[WHAT YOU HAVE TO DO]
In the data that follows, count the lines where "down" appears, and write only the number.

Records contained in a dataset:
....................

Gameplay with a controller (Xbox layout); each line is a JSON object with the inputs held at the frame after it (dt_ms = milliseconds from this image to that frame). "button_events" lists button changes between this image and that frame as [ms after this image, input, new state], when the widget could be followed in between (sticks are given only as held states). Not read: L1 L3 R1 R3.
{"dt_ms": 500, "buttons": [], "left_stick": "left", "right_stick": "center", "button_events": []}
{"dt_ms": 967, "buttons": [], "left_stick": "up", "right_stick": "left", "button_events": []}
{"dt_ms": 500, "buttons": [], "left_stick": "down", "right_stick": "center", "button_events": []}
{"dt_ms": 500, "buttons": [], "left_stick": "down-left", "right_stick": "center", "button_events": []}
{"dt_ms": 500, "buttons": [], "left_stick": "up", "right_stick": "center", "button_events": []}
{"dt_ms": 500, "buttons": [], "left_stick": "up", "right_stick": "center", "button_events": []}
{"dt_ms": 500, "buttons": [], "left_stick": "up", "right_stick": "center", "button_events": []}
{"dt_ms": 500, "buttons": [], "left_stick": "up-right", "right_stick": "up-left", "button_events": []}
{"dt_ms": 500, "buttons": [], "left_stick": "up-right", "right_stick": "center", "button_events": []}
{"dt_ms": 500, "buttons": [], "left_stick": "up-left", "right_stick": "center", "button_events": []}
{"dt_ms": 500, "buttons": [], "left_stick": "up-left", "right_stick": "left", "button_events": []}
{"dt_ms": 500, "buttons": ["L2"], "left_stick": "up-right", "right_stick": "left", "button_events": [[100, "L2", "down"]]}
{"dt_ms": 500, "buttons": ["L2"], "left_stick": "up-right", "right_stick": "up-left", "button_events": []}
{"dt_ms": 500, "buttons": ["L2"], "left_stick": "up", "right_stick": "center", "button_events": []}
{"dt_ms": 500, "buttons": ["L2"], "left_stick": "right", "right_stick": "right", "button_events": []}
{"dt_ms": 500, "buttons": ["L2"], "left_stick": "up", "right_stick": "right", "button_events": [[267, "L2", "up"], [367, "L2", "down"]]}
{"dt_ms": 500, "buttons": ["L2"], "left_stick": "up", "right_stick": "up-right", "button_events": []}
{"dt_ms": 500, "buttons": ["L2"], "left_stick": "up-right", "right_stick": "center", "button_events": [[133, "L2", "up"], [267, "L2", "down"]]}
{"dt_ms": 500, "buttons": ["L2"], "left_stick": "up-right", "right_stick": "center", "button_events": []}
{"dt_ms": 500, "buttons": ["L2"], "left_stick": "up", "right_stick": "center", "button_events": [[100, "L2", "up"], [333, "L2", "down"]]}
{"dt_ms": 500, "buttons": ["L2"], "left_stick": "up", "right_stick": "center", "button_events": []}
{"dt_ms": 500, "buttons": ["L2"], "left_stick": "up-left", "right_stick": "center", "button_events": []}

....................

[FINAL ANSWER]
6